Julian Knight, the MP who chairs the committee overseeing the inquiry, says “NFTs swept through the digital world so quickly that we didn’t have time to stop and assess.” While the committee intends to keep an open mind about the potential of NFTs to “democratize how assets are bought and sold,” the inquiry will focus on consumer protection as a priority.

Meanwhile, the EU is preparing to vote on a new set of laws, Markets in Crypto Assets, which will determine how crypto-centric organizations can operate. MiCA is described by Caroline Malcolm, head of public policy at blockchain analytics firm Chainalysis, as a “benchmark” on which other countries will base their own rules.

Although NFTs will not be covered by the first set of MiCA rules, an investigation over the next 18 months will determine whether additional NFT-specific provisions are necessary to reduce financial risk to users.

There is also the question of whether NFTs will really work the way people think. The rules of supply and demand, says economist Peter Schiff, dictate that NFTs will not and cannot hold their value over time.

He says that the “code of honor” is the only thing that prevents NFT issuers from diluting the value of tokens by flooding the market with new goods, meaning that scarcity cannot be relied upon as an anchor of value. “Anyone can have beachfront property in the metaverse,” he says, “because I can create an infinite number of beaches.”

While Schiff admits that there are potential use cases for NFTs, such as transferable memberships, he sees these as only marginal improvements on systems that already exist, not the “game changers” they are made out to be.

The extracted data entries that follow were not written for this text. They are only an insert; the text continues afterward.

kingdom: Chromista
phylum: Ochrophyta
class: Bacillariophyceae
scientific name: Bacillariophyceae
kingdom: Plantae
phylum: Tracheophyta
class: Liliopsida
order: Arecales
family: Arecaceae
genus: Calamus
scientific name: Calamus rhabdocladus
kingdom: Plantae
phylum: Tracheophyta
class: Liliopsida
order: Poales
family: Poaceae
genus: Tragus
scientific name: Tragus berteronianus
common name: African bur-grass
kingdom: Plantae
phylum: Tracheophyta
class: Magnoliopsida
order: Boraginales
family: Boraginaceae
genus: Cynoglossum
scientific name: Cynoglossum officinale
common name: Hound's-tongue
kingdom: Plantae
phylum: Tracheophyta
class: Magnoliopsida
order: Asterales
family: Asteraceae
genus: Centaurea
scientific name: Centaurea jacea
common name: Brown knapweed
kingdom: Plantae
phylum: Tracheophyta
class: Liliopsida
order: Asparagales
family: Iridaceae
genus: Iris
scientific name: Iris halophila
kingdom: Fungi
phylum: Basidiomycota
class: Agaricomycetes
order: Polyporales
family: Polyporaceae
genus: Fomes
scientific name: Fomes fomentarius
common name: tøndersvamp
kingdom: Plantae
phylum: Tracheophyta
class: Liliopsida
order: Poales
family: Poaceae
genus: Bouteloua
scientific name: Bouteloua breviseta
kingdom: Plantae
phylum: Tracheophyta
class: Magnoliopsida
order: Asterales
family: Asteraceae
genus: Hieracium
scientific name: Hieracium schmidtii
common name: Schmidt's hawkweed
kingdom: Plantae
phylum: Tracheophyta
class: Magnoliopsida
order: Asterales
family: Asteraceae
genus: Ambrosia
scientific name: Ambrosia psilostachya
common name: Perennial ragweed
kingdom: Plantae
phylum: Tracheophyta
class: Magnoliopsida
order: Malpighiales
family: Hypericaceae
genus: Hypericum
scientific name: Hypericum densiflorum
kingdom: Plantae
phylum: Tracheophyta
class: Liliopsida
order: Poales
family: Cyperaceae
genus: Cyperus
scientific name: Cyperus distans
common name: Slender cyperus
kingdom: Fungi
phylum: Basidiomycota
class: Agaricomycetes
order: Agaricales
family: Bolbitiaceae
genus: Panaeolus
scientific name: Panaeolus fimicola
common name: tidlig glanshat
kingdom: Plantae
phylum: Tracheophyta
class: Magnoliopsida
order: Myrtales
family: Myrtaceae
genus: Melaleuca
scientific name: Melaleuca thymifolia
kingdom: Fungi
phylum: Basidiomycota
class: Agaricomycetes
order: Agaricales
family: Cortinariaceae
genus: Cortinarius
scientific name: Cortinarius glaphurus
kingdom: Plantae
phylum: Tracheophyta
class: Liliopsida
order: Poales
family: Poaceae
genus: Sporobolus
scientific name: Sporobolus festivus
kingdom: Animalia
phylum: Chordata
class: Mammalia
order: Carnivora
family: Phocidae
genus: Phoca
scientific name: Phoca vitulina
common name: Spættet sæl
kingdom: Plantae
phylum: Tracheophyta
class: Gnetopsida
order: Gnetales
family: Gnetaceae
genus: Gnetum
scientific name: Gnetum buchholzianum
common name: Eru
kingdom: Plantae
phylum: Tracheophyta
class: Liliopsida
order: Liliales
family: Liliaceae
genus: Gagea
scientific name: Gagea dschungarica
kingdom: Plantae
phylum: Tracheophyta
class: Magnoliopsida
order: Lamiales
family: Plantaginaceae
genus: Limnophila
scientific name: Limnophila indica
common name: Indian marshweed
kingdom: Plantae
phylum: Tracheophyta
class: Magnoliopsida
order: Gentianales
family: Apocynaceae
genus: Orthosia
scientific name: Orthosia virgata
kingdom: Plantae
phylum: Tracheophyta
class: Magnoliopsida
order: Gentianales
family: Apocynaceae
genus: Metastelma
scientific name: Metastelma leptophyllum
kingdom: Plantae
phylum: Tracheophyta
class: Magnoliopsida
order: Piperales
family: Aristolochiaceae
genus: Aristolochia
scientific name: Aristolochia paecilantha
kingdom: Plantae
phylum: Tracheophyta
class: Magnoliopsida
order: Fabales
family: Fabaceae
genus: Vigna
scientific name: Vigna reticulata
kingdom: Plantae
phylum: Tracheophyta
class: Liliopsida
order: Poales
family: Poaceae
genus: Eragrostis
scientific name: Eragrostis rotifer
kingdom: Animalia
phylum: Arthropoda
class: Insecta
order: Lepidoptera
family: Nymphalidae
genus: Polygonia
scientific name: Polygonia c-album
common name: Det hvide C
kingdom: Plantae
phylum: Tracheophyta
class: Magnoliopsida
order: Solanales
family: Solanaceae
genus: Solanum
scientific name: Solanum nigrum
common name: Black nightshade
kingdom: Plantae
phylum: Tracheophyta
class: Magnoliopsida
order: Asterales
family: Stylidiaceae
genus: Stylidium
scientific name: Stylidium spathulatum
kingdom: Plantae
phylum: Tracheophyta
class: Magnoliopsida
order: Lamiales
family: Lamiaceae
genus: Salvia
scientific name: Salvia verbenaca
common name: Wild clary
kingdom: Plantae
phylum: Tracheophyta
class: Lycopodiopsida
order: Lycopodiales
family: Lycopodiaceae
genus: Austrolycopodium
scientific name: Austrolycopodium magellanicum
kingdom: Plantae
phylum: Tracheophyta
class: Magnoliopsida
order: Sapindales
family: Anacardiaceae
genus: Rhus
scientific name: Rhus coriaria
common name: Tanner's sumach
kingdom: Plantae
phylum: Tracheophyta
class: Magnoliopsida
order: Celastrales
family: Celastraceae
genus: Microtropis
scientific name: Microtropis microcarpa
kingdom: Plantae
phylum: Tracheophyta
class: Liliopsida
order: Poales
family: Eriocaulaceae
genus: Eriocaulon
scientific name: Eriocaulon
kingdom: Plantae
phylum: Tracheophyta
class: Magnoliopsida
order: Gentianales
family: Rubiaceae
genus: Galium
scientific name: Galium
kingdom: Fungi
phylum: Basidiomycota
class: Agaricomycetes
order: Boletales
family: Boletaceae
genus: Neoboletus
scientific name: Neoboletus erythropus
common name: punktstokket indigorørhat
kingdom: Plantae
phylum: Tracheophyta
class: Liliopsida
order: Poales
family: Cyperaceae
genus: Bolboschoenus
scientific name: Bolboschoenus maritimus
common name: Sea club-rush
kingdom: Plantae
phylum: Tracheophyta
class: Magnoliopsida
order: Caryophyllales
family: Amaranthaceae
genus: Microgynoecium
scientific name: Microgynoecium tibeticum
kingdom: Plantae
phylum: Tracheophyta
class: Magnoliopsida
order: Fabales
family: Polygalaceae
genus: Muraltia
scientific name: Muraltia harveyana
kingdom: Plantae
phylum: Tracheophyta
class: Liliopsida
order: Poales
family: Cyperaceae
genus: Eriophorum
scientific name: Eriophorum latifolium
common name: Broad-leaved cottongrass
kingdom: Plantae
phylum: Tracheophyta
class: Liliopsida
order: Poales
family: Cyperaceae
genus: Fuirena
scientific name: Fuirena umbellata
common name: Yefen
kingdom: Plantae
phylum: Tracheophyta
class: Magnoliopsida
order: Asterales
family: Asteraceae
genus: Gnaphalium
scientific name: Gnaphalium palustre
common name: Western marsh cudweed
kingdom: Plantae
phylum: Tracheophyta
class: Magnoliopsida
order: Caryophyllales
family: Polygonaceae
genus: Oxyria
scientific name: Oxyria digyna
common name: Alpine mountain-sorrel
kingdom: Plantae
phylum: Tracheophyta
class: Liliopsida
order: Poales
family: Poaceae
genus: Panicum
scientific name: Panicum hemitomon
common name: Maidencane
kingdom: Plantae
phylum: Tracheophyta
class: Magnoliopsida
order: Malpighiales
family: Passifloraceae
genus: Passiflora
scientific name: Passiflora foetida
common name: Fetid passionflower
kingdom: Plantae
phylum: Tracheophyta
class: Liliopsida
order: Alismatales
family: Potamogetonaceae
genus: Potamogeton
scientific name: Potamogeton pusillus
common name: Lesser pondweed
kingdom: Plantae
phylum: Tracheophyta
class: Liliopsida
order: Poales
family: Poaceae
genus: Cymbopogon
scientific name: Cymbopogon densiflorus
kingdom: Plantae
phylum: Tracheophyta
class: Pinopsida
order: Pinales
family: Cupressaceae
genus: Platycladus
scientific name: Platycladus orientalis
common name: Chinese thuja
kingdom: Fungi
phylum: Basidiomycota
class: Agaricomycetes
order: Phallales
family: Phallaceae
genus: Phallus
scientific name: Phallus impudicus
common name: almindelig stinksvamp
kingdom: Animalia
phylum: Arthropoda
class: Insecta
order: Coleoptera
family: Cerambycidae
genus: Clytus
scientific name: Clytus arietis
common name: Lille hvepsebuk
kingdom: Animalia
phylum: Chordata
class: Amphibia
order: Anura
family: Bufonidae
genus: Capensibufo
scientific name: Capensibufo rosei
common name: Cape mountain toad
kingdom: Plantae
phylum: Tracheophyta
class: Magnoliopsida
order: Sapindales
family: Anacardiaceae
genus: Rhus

He also claims that the majority of people using NFTs are uninterested in use cases that are separate from speculation – they are only in it for financial gain. And there is plenty of evidence to support this theory.

Even after the crash, high-profile companies have continued to flood the market with NFTs, in an attempt to cash in on brand equity. Crypto exchange Binance, for example, recently released a set of NFTs in collaboration with Cristiano Ronaldo (on which $445,000 has been spent), while Warner Bros. Discovery published an NFT version of The Lord of the Rings: The Fellowship of the Ring.

“The important thing is that the typical person who bought an NFT is going to lose their money,” says Schiff. “If you bought an NFT because you think it’s going to be worth more in the future, you’re wrong. It probably won’t be worth anything.”

McCoy, who started all this in the first place, is more philosophical about the future of his creation. He also predicts that the renewed focus on utility will create a measure of price stability, breaking NFTs free from the exhausting boom-and-bust cycle that has characterized the cryptocurrency market to date and led to the loss of funds by so many.

“Unique digital property is too important a concept to go away now,” says McCoy, “[it’s just that] the final form and function of these symbols remains to be seen.”

Updated 01/03/2023 11:00 AM ET: This piece has been updated to correctly attribute quotes to Alex Salnikov, co-founder of NFT marketplace Rarible.